**What is being asked**
Find all lines with the word "down" in the material, then copy them.

┌──

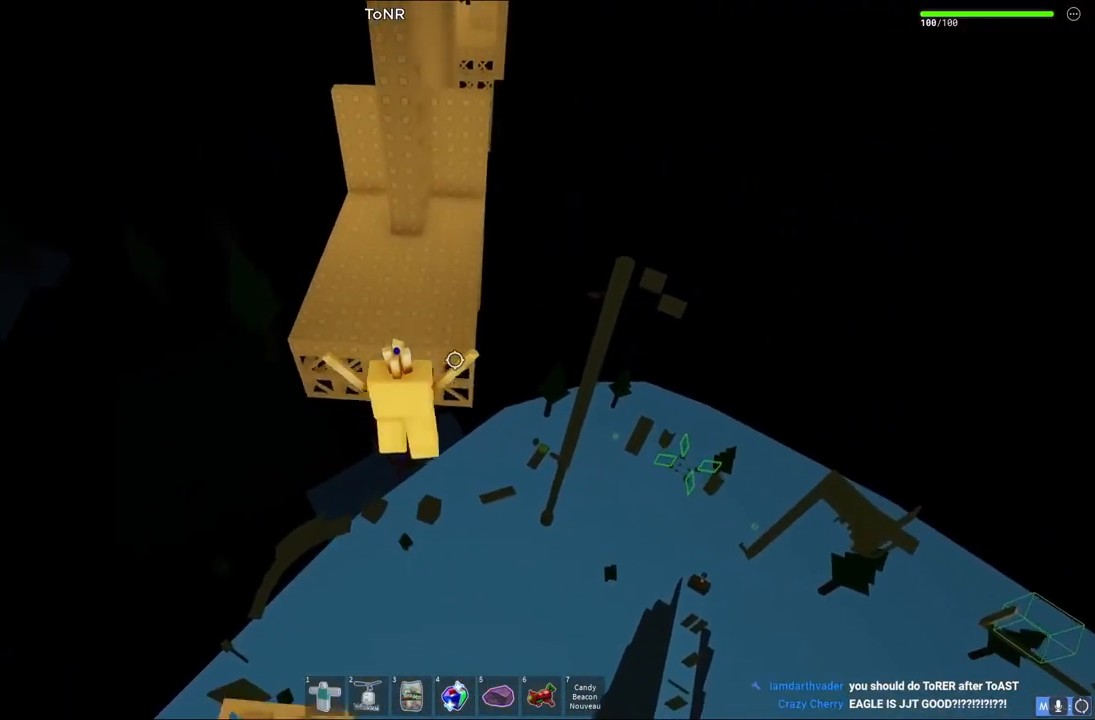
{"keys": [], "events": [[333, "w", "up"]]}
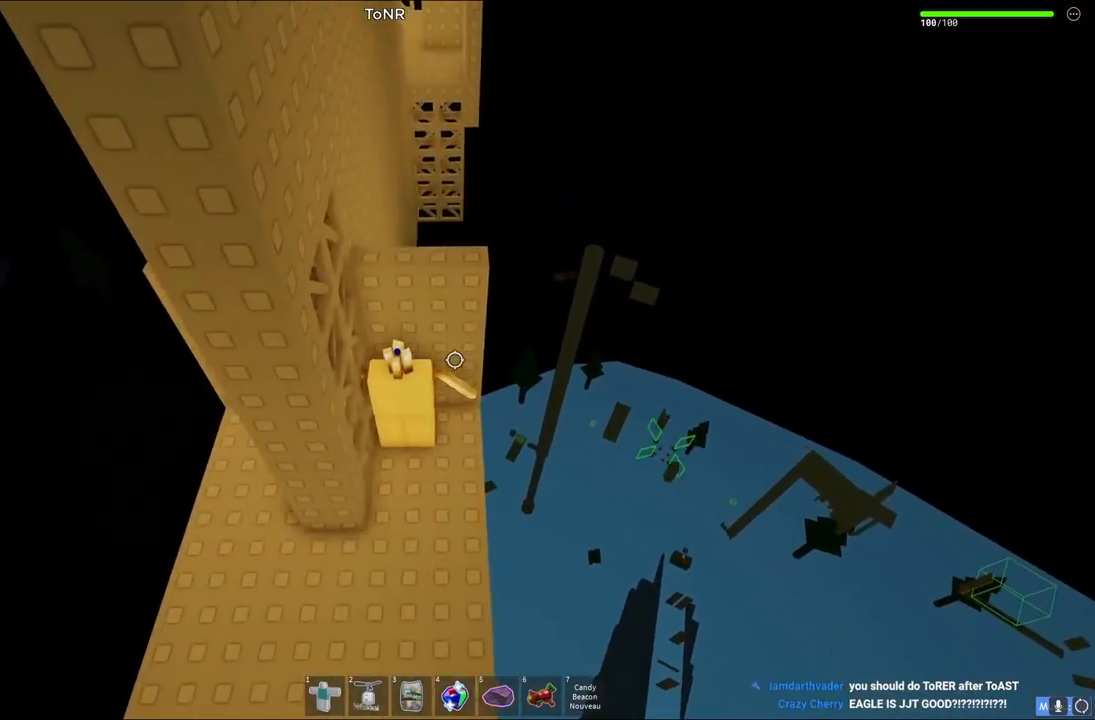
{"keys": ["w"], "events": [[383, "w", "down"]]}
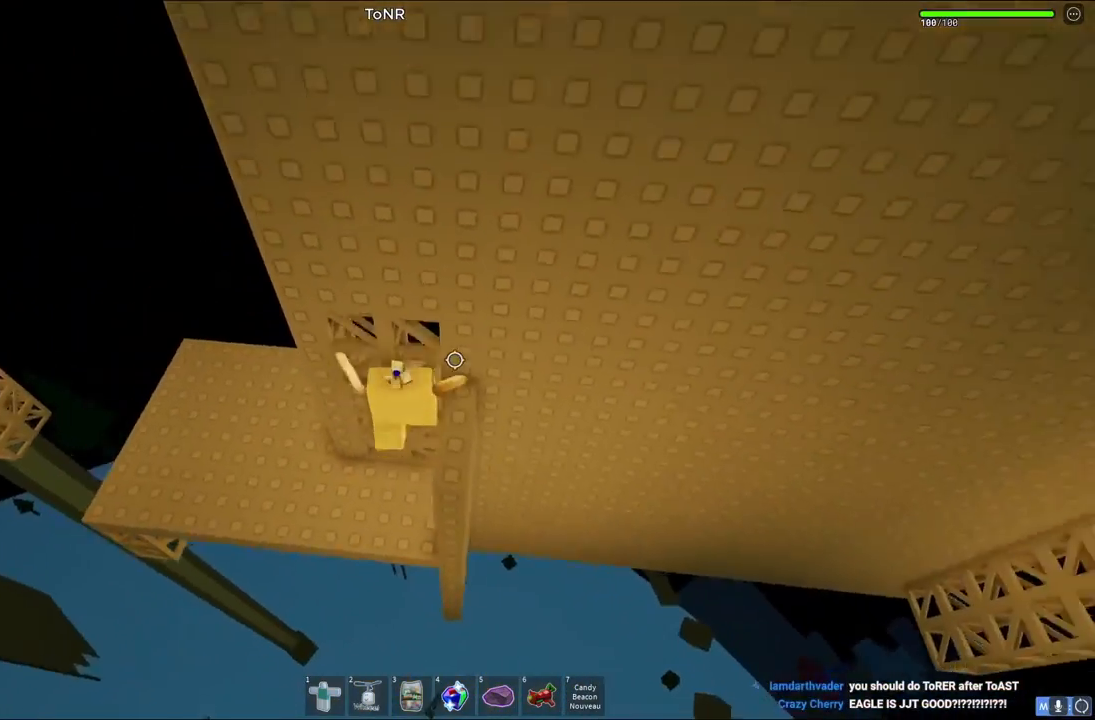
{"keys": [], "events": [[300, "w", "up"]]}
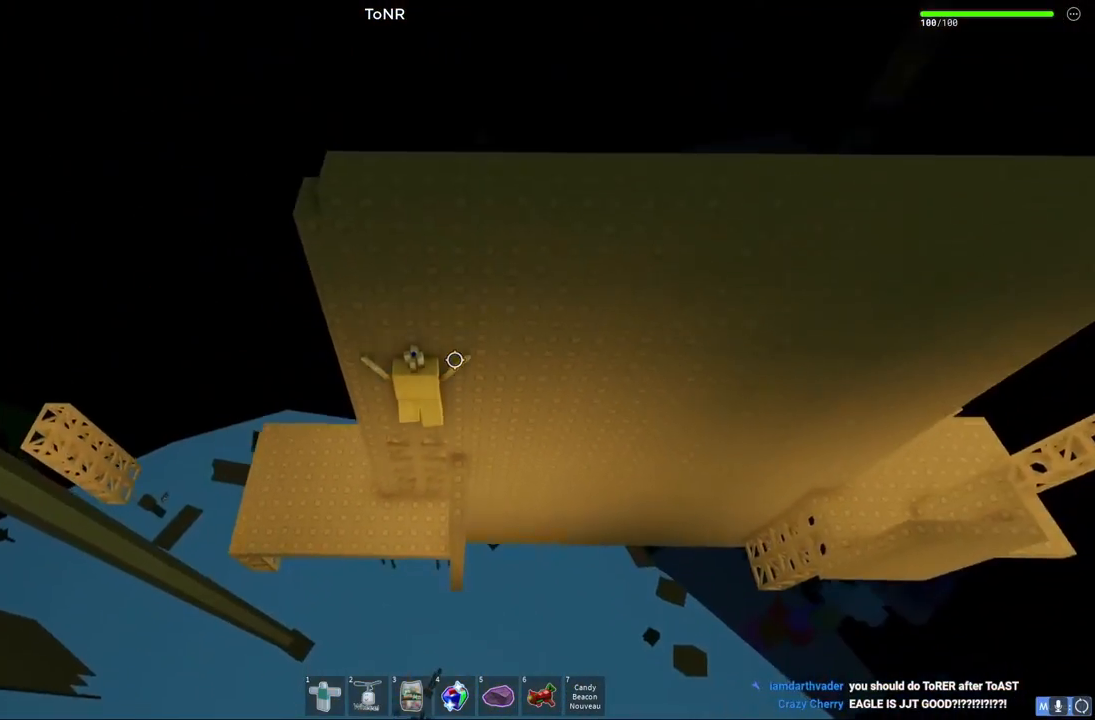
{"keys": [], "events": []}
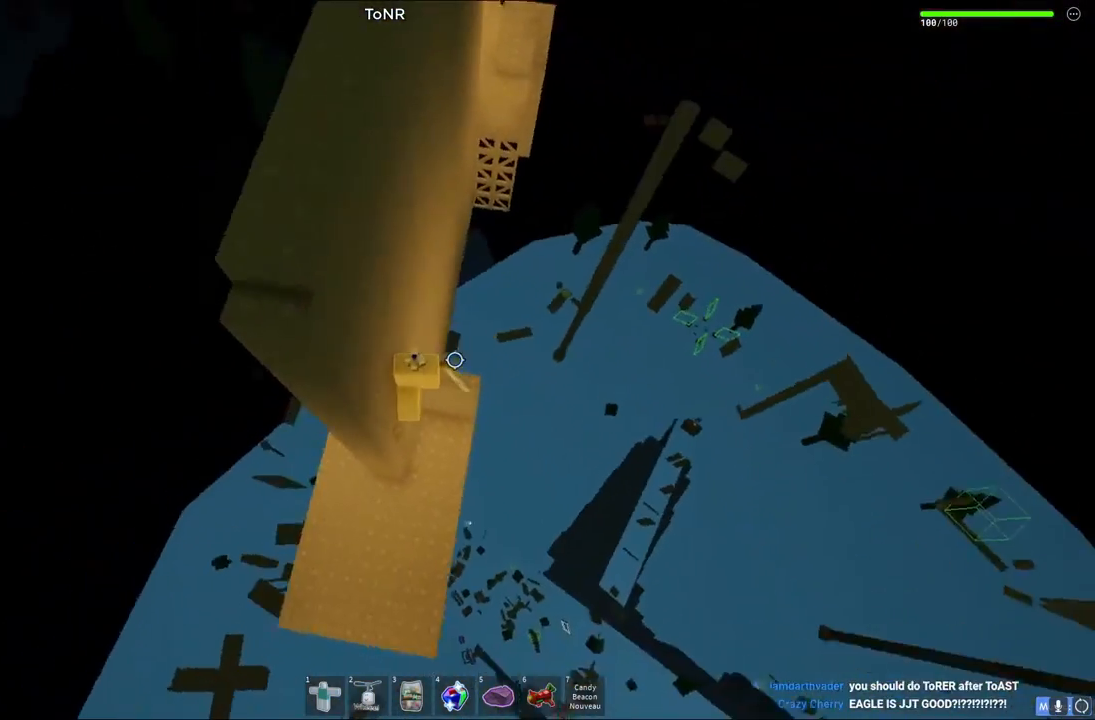
{"keys": ["s"], "events": [[433, "s", "down"]]}
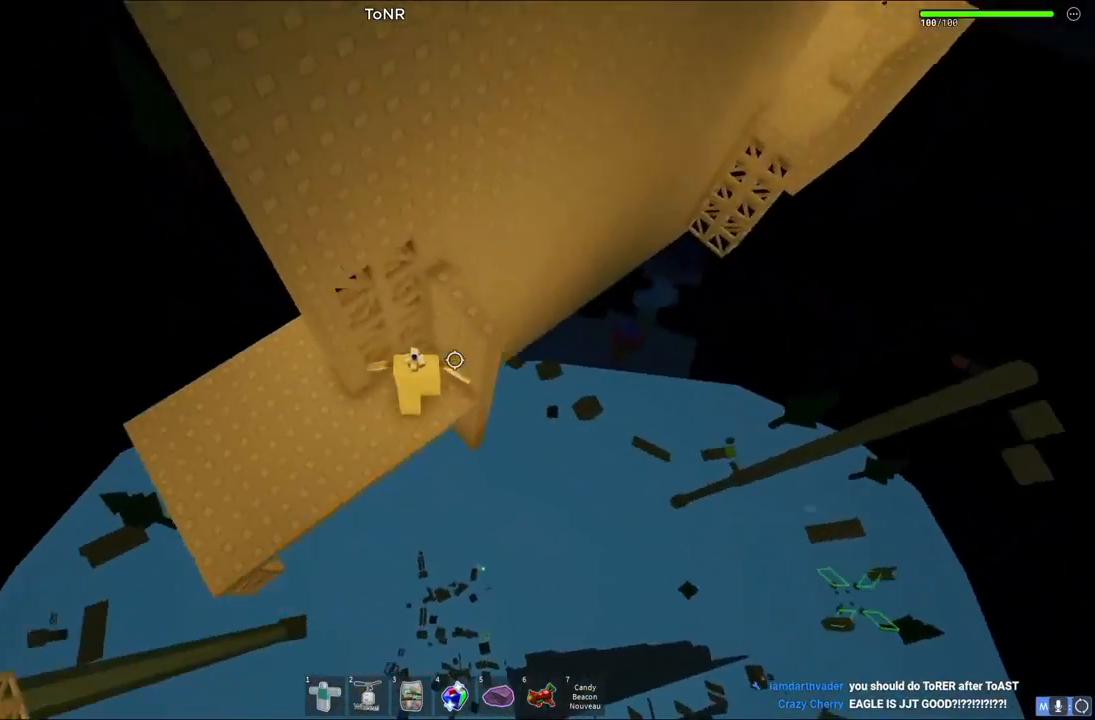
{"keys": [], "events": [[33, "s", "up"]]}
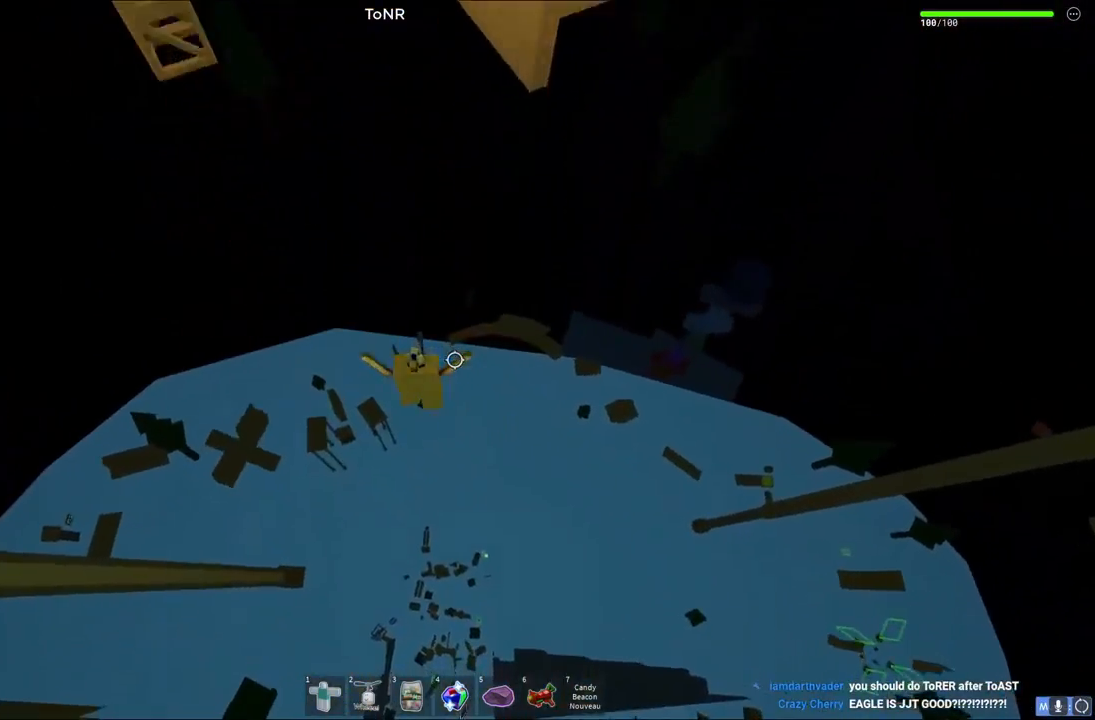
{"keys": [], "events": []}
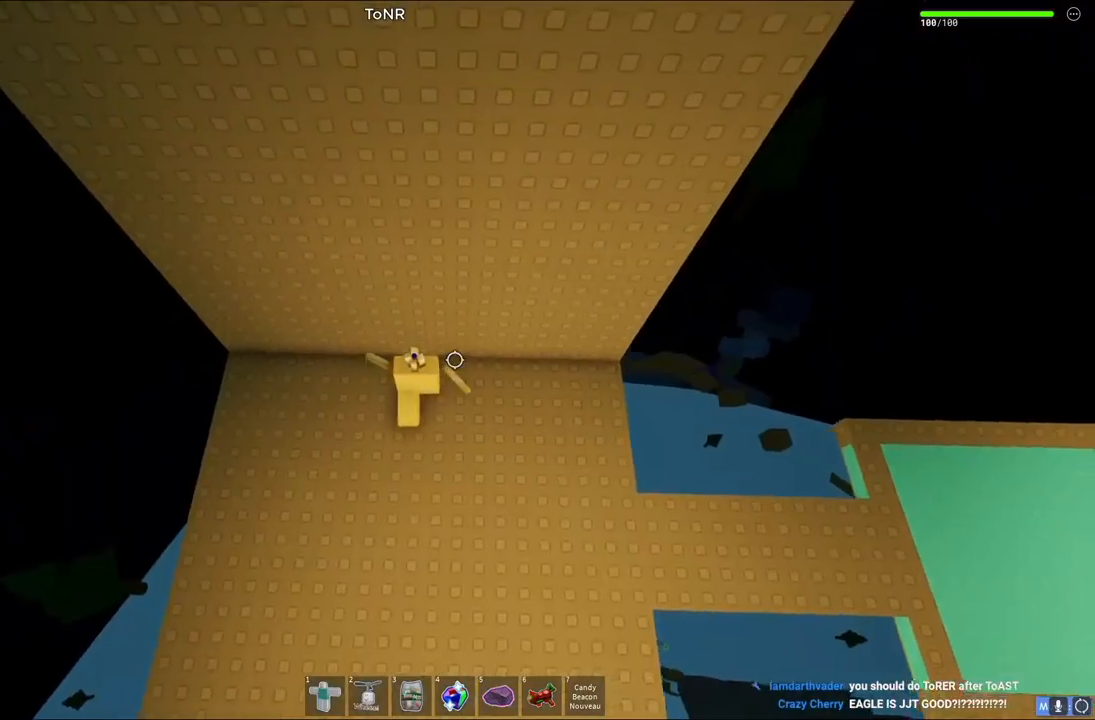
{"keys": [], "events": [[367, "d", "down"], [450, "d", "up"]]}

└──

**Task response**
{"keys": ["w"], "events": [[383, "w", "down"]]}
{"keys": ["s"], "events": [[433, "s", "down"]]}
{"keys": [], "events": [[367, "d", "down"], [450, "d", "up"]]}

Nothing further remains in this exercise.